Zurich/Argovie, une métropole financière qui réussit grâce à ses atouts
Une puissance économique affirmée…
Le PIB par habitant est un bon étalon de la capacité économique d’une région. Celui de Zurich/Argovie est nettement supérieur à la moyenne suisse (voir tableau 1), pour deux raisons principalement: la région présente un taux élevé d’actifs occupés, dont une grande partie travaillent dans des secteurs hautement productifs: l’économie régionale connaît donc une productivité élevée.
… grâce aux pendulaires et à une productivité élevée
Un taux d’activité élevé résulte du fait qu’une grande partie de la population est occupée professionnellement. Dans la région Zurich/Argovie, le taux d’emploi des hommes est relativement élevé; en revanche, celui des femmes est moindre et constitue donc un réservoir de main-d’oeuvre potentielle. La population locale n’est pas seule à contribuer à la performance économique, celle provenant de l’extérieur n’est pas en reste. Ce sont, en fait, les nombreux pendulaires qui jouent un rôle décisif dans la prospérité de Zurich/Argovie. Les dernières données disponibles précises datent du recensement de 2000. À cette époque¸ quelque 110000 personnes domiciliées hors de la région allaient travailler à Zurich/Argovie, soit à peu près 10% de toutes les personnes actives de la région. Depuis, les flux de pendulaires ont encore augmenté. Comme on l’a déjà vu, l’autre explication de la puissance économique de Zurich/Argovie, en dehors de l’affluence de pendulaires, est la productivité élevée des personnes actives, supérieure d’un bon 10% à la moyenne suisse. Ce résultat provient d’une concentration sur des secteurs hautement productifs et spécialisés. Voyons brièvement les principaux secteurs clés.
━━━
Tâches à réaliser:
(1) Traduisez en anglais cette phrase du texte sur l'économie de Zurich/Argovie : « Le PIB par habitant est un bon étalon de la capacité économique d’une région. »
(2) Prolongez le texte sur l'économie de Zurich/Argovie à la suite de sa dernière phrase.
Les données ci-dessous proviennent d'une source différente.

Données d'origine:
━━━
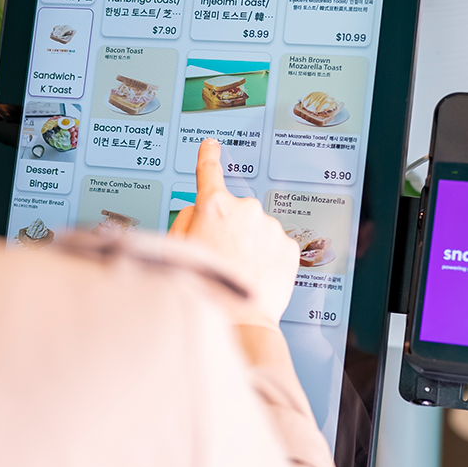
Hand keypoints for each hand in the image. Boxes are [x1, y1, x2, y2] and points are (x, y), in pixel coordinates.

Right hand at [168, 139, 297, 324]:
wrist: (240, 320)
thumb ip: (185, 221)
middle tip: (221, 257)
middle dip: (228, 229)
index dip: (208, 157)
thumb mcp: (177, 250)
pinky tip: (257, 276)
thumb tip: (198, 211)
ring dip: (249, 245)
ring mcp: (271, 227)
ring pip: (256, 230)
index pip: (208, 172)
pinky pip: (275, 246)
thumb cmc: (205, 288)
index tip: (211, 146)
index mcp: (213, 207)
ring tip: (240, 272)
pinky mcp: (290, 246)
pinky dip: (267, 258)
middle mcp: (245, 210)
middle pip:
━━━
Corrigé de l'exercice:
(1) Per capita GDP is a good yardstick of a region's economic capacity.

(2)
Le secteur financier caractérise la ville de Zurich
Le secteur financier – sans aucun doute, la branche économique la plus fortement présente – réalise plus d’un cinquième de la valeur ajoutée de la région (voir graphique 1) et se regroupe pour l’essentiel dans la ville de Zurich et les communes avoisinantes. Il réalise même 40% de la valeur ajoutée dans les murs du chef-lieu cantonal, d’où un besoin aigu de locaux. La forte demande du secteur financier en ce domaine est une des raisons pour lesquelles les prix de l’immobilier sont élevés, ce qui refoule loin du centre des secteurs moins productifs et plus gourmands en espace. Depuis 1990, la valeur ajoutée générée par les prestataires de services financiers a enregistré un taux de croissance annuel moyen de 5% (voir graphique 2). Véritable moteur de croissance de la ville de Zurich, la branche recèle aussi un risque cumulé considérable. En cas de problème, comme lors du tassement des Bourses en 2001/2002, toute l’économie régionale s’en ressent. De nombreuses branches dépendent directement ou indirectement du secteur financier: dans le premier cas, on trouve, par exemple, les services aux entreprises et les TIC, qui forment une sorte d’agrégat avec le secteur financier.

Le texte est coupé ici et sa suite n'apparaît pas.